ASUS P6T6 WS Revolution is for Workstation more or Servers and I would not get it unless if I need to have a server. It is not intended for Desktop PC but more for server/workstation. Notice "WS" (Workstation). Maybe it could also be use as a Desktop PC (I am not so sure about this).
While ASUS ROG Rampage II Extreme is classified as "Republic of Gamers" motherboards which focus more on overclocking and gaming. Personally, for me it is more like a marketing hype by ASUS because in the past, even models like Biostar TPower I45 broke the world's overclocking record and beat ASUS ROG Maximus II Formula. Before the arrival of Nehalem system, "Formula" stands for ASUS ROG motherboard that uses DDR2 RAM while "Extreme" version uses DDR3 RAM fro ASUS ROG motherboard. But with the Core i7 X58 Nehalem motherboards, they would all use DDR3 RAM except for Core i5 P55 Nehalem motherboards which could be compatible with either DDR2 or DDR3.

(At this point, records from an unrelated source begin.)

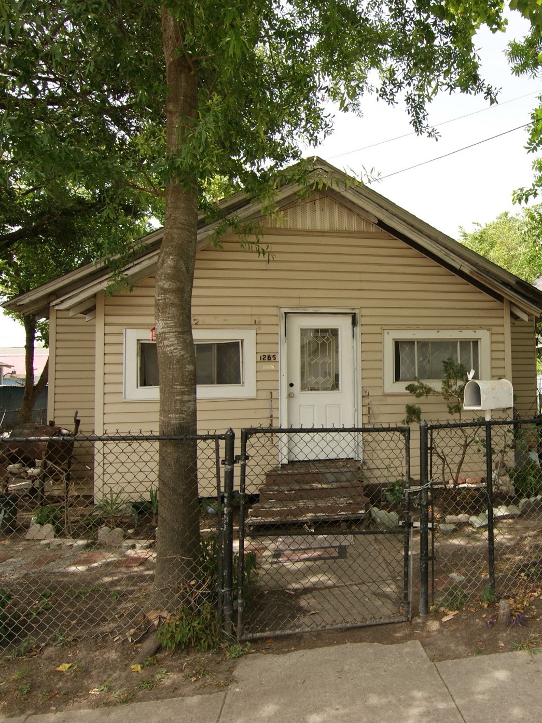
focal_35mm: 25
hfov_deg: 51.9
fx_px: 517
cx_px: 433
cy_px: 368
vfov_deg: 69.9
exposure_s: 1/80
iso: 100
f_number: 7.1
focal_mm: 11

Anyway, you don't really need ASUS ROG motherboards just to do gaming on PC because they are very expensive high-end/enthusiast level motherboards. ASUS P6TD Deluxe or ASUS P7P55D Premium (one of the only P55 motherboards supporting SATA 3 and USB 3.0) is enough.
ASUS P6TD Deluxe is slightly newer than ASUS P6T Deluxe V2 and it has Xtreme Design with Xtreme Phases. Xtreme Design is ASUS's response to Gigabyte's Ultra Durable 3 and it is about using the best high quality components like all solid capacitors, etc for the motherboard.

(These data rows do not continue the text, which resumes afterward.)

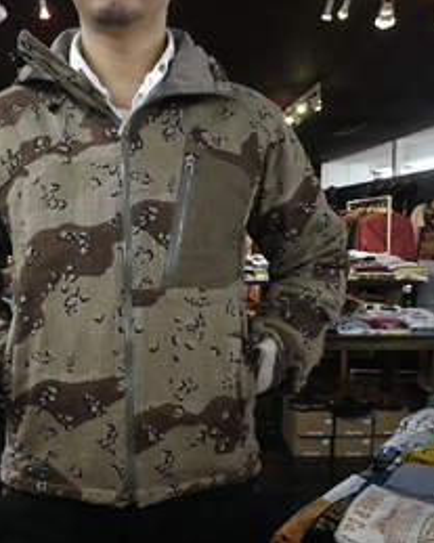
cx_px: 147
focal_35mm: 37
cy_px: 274
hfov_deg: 39.7
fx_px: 594
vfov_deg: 49.1
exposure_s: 1/50
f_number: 3.5
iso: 500
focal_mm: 5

Yes I know but I also would like to recommend him cheaper LGA 1156 motherboard. What if the OP is still a newb/noob and risking to get an unnecessary too expensive high-end Core i7 system? Obviously, you better tell him many things. Core i7 860 and Core i7 870 are also good on Core i5 motherboard. Maybe Core i7 920 might be replace by Core i7 930 or by a much more expensive Intel Gulftown which would could cost $1500 just for the CPU upgrade and that is just bad for him. Core i5 system (LGA 1156) seem to have more cheaper CPU upgrade path than LGA 1366. LGA 1366 is more for servers than for Desktop PC, those who bought Core i7 920 are those who bought it in the early 2009 when Lynnfield Core i5 wasn't launch yet. High-end Core i7 X58 system is more like marketing hype by Intel because it should have been only for servers and not for desktop PC. Seriously, who the heck would spend $1500 for future CPU upgrade or upgrading to something very expensive like 6 Core Intel Gulftown CPU???? 6 Core (Hexa-Core) is very unnecessary and overkill for Desktop PCs but it could be useful for Servers. Most applications and games just began to be optimize for Quad Core but 6 Cores is way too much. Also, using triple DDR3 channels is also way too much for a Desktop PC. Anyway, at the end, it is up to him to decide.
PS: Core i7 870 (Intel branded it as Core i7 870 while it should have been Core i5 brand) performs very close to Core i7 920 and also works on cheaper Core i5 motherboards so the truth is I don't really wanted to recommend him to get Core i7 920 or expensive high-end system like Core i7 + X58 and spending more money which could be unnecessary for him. Also, P55 motherboards like P7P55D Premium and GA-P55A-UD4P are the ones that officially support SATA 3 and USB 3.0 so it would be silly for him not to future proof himself more with SATA 3 and USB 3.0.
Recent Updated News: Please note that single PCIe x16 slot would be limit to only x8 mode on GA-P55A series motherboards especially when SATA 3 and USB 3.0 are enable. Well, that is one sad part about GA-P55A-UD4P. But for P7P55D Premium, I'm not sure. Let's hope that they will correct this negative side effect issue due to enabling SATA 3 and USB 3.0 on these P55 motherboards.